私も活動を始めてしばらくは、他業務との兼任で支援していましたが、ご本人のタイミングや都合に合わせられず、こちらの都合に合わせていただくことがほとんどで、そのせいでご本人のタイミングを逃がしてしまったりすることばかりでした。時にはご本人のモチベーションが下がってしまうこともあり、病棟の職員と「これはご本人のせいではなく、自分たち支援者のせいではないのか?」ということをよく話し合っていました。

ここ数年は、推進員専従としての毎日を送っています。ご本人と会えた時に自分の手帳を見せて、一緒にその場で、次の約束とその時にすることを決めることができるようになってきました。「当事者中心」とは口ばかりで、合わせてもらうばかりの時からすると、まだ狭い選択肢でしかありませんが、以前よりは少しだけ、ご本人と一緒に歩めるようになってきたのは専従業務になったからだと感じています。

都内でも専従で業務についている推進員はとても少なく、人材育成以前の人材確保もままならない状況、確保しても専従職員2人は雇えない事業費の現状、にもかかわらず、国全体で見た時には予算が使い切られていない矛盾等々が背景にあると感じています。

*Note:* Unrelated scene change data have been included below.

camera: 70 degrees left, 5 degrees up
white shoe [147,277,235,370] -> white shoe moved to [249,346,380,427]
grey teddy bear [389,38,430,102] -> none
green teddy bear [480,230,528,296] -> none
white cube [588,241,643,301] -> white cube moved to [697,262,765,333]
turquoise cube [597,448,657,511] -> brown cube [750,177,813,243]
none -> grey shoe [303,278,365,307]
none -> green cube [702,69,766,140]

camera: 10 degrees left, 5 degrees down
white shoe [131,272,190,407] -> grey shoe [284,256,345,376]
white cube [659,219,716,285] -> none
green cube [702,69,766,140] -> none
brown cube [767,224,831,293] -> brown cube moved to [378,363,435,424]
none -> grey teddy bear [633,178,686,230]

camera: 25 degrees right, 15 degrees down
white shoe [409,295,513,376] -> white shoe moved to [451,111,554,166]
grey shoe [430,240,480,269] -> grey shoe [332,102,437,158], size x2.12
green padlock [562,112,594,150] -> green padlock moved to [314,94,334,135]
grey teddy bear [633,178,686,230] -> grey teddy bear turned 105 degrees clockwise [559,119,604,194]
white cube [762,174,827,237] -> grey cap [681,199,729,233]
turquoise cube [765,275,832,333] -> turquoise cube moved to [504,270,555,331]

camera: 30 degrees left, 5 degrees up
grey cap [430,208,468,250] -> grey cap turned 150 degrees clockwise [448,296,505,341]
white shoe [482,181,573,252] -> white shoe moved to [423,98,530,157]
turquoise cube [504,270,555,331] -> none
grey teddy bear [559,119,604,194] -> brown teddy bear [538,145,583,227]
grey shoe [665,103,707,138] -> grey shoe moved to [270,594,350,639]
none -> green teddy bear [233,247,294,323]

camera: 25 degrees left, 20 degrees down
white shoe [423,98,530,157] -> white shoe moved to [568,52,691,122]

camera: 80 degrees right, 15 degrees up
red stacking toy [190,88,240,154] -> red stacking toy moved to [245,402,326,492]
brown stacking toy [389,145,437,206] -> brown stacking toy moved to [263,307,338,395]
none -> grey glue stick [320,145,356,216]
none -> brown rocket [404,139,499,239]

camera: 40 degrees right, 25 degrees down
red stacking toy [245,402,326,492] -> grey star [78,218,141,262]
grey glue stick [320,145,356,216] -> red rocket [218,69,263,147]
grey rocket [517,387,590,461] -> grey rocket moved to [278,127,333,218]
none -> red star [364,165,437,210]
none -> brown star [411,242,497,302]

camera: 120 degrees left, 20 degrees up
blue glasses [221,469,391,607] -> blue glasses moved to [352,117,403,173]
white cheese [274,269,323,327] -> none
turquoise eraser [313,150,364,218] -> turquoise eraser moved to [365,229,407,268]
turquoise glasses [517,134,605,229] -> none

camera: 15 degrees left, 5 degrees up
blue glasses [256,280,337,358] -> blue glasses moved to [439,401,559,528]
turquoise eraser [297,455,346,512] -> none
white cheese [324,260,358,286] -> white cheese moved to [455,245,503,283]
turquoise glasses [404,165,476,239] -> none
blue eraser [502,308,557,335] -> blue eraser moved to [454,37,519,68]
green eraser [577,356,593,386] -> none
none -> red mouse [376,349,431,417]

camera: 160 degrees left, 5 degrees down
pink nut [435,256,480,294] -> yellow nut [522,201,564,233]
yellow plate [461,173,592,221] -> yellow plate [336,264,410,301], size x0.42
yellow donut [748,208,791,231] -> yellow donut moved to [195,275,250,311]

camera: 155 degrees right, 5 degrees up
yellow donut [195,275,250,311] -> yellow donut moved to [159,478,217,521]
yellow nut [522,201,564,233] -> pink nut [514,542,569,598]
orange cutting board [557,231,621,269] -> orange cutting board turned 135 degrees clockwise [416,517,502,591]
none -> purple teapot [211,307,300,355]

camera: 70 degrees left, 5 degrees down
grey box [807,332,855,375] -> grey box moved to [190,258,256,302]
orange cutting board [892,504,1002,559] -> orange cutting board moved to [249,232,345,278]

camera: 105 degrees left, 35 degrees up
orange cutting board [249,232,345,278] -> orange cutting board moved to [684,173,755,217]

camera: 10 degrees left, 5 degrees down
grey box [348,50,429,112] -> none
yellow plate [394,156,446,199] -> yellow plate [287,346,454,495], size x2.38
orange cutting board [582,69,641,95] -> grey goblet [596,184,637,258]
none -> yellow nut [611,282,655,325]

名称は変わりつつも、地域移行推進員として、東京都モデル事業時から数えて5年が経ちました。その間に退院された方たちが、事業自体からは卒業された今でも、街中で偶然会えば遠くからでも声をかけてくれたり、時々電話をくれたりします。そして、「今度一人暮らし始めたんです!」とか、「元気ですか?自分は元気です」といったことを教えてもらえることをエネルギーに活動を続けています。